Later, as I was getting supper on the table, Gary had just come into the kitchen. He was standing right beside Aaron when suddenly Aaron lurched and went into a seizure. But instead of Aaron falling into the table and a chair, and landing on the floor, Gary was able to catch him. This was truly from God, that Gary was there beside Aaron instead of across the room. We were so thankful!
We got Aaron safely on the floor. Such disappointment filled us both!

Almost two years since a drop seizure, and now this.
We hurt so for Aaron.
And I felt that familiar fear. It had come back.
But I also felt something else. I felt God’s peace pushing back on the fear. I forced myself to focus on God…His love and His plan for Aaron, and for us. That knowledge was the best push-back on the fear that threatened to fill me.
I also thought about Mary’s response to the angel when she learned of the very hard path that God had chosen for her…the path of unwed pregnancy in a time when she was no doubt shunned and gossiped about and disbelieved.
Mary said, “Behold, the bondslave of the Lord; may it be done to me according to your word.” (Luke 1:38)
Total submission.
Like the writer of Hebrews said, “Now the God of peace…equip you in every good thing to do His will, working in us THAT WHICH IS PLEASING IN HIS SIGHT, through Jesus Christ, to Whom be the glory forever and ever, Amen.” (Hebrews 13:20-21)
God has been working on me this past year about being willing to pray in submission…being willing to say, “God, whatever it takes…”
Just two days before this latest drop seizure, I had been reading about Mary and then this benediction in Hebrews.
I don’t know what it is…what it will take…for me to please God.

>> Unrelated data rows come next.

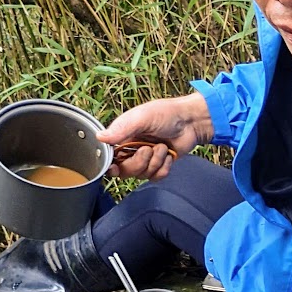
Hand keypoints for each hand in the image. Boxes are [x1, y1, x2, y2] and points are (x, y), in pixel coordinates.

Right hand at [98, 94, 213, 180]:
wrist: (191, 121)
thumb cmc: (167, 114)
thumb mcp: (142, 117)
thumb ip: (122, 128)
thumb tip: (100, 137)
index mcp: (123, 137)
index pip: (109, 157)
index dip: (111, 166)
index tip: (115, 168)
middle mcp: (131, 149)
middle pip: (125, 171)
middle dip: (139, 162)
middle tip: (148, 148)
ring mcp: (146, 159)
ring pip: (142, 175)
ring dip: (155, 162)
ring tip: (162, 147)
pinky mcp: (159, 166)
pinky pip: (156, 177)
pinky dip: (164, 168)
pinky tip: (168, 155)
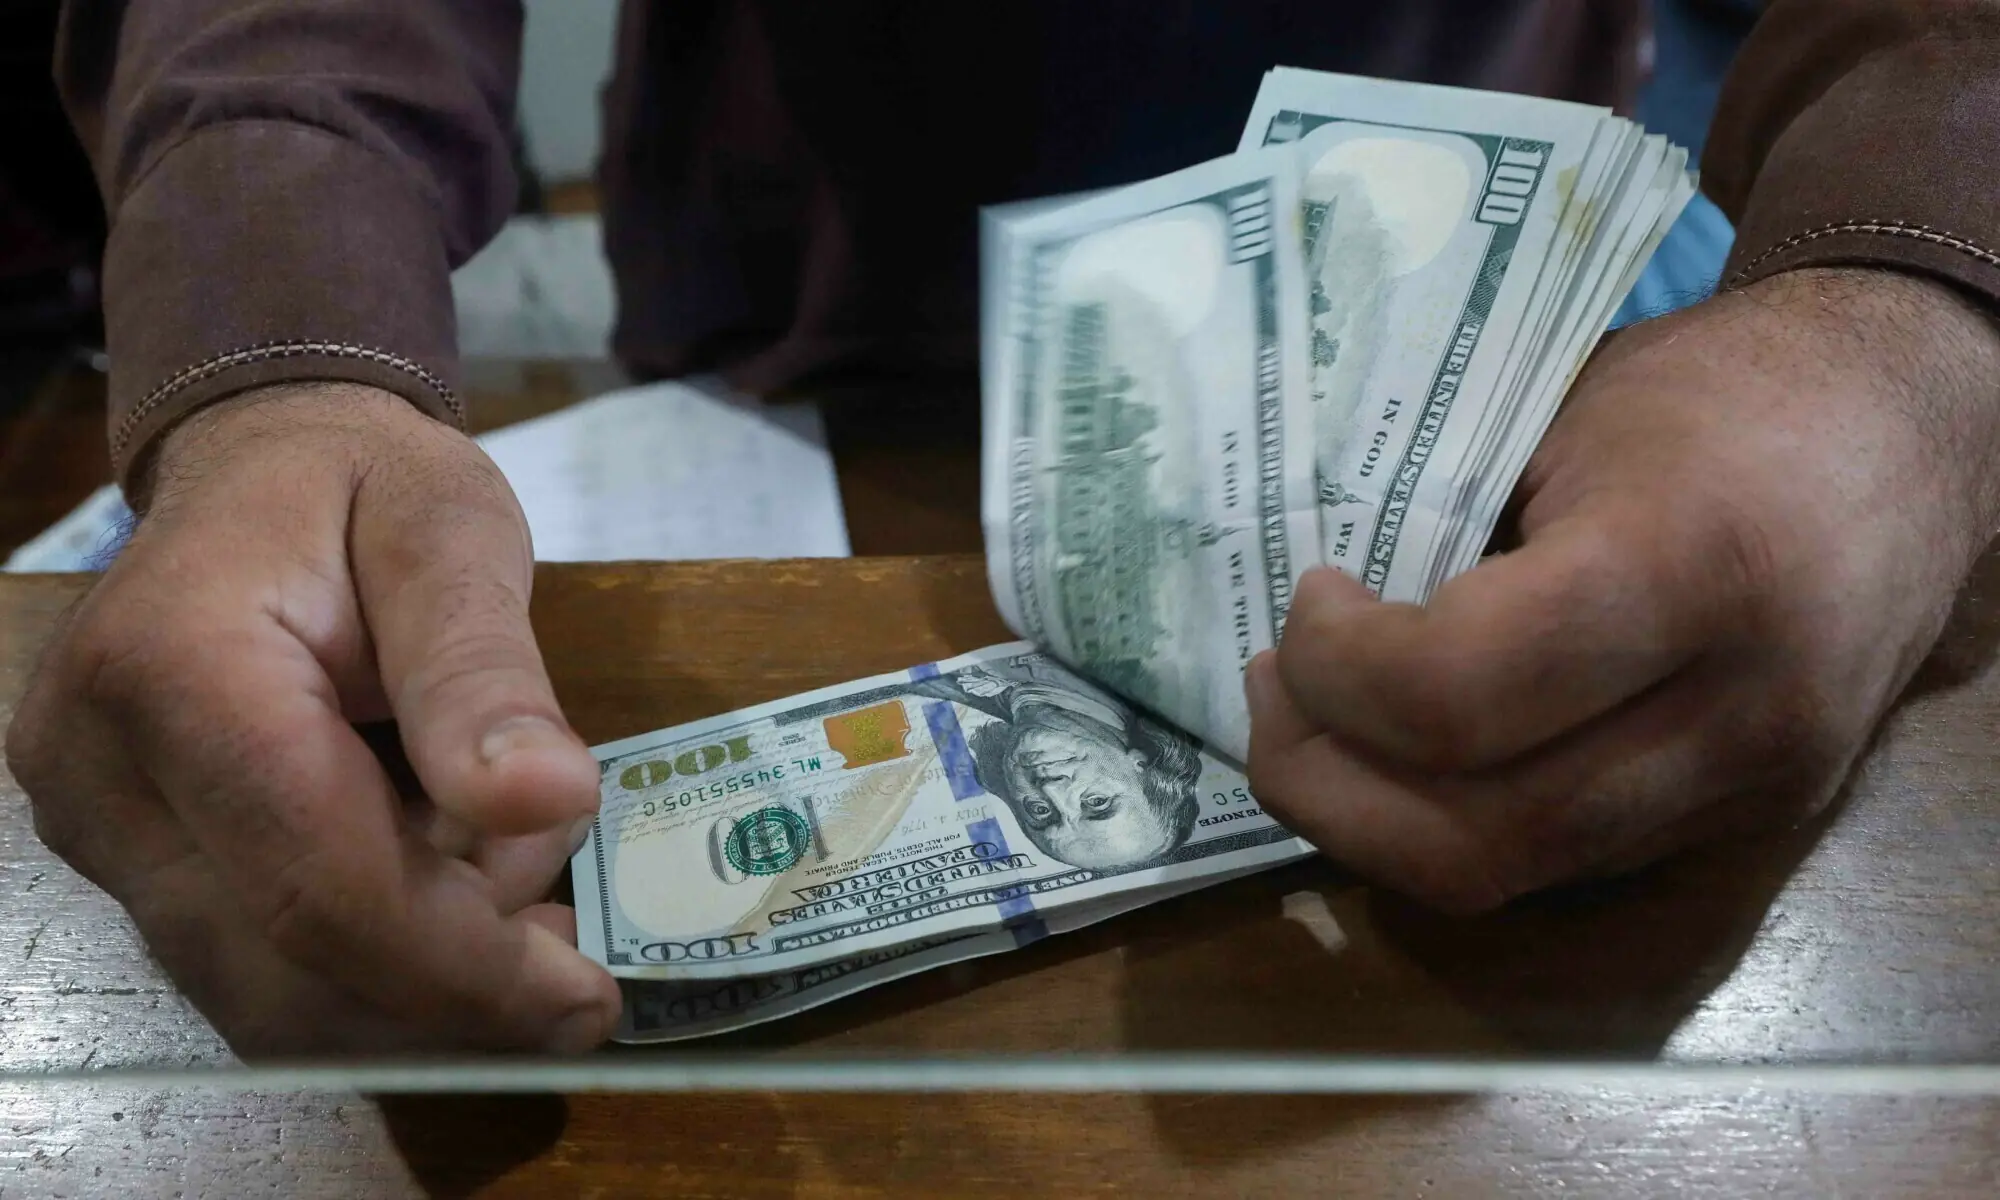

But I do know that I need to be willing to let God do in me…and in Aaron…that which is pleasing in HIS sight, even when it may not be pleasing in mine.
Even when it hurts, deeply.
“Submission is preferable to consolation, for consolation pleases us but submission pleases God.” (Thomas Hog, 1692)
Who is it that I most want to please?
It’s tough when my submission involves my child. I love Aaron. I love all our children.
But a huge area of my close walk with God, which I truly desire, is to be able to submit “whatever it takes” concerning my children as well.
I humanly want the consolations of God…the closeness and assurance that I feel when He blesses me, and them, with wonderful things.
But true submission to God comes only when I am willing to relinquish all the warm fuzzies for the stark hardship that often comes when the deepest lessons…and blessings…are allowed to occur.
Allowed to occur because I am submitted to God.
God won’t bully me into submission. Submission happens when I open my hands and release my desires to Him, trusting Him to do what He knows is best.
Even drop seizures, if they do start again, are somehow being allowed by God in Aaron’s life and in ours.
The sky just before Aaron’s seizure that evening was so beautiful. I have only to look up and know that God is there for us.


The heavens declare the glory of God…and I want to do the same, as well.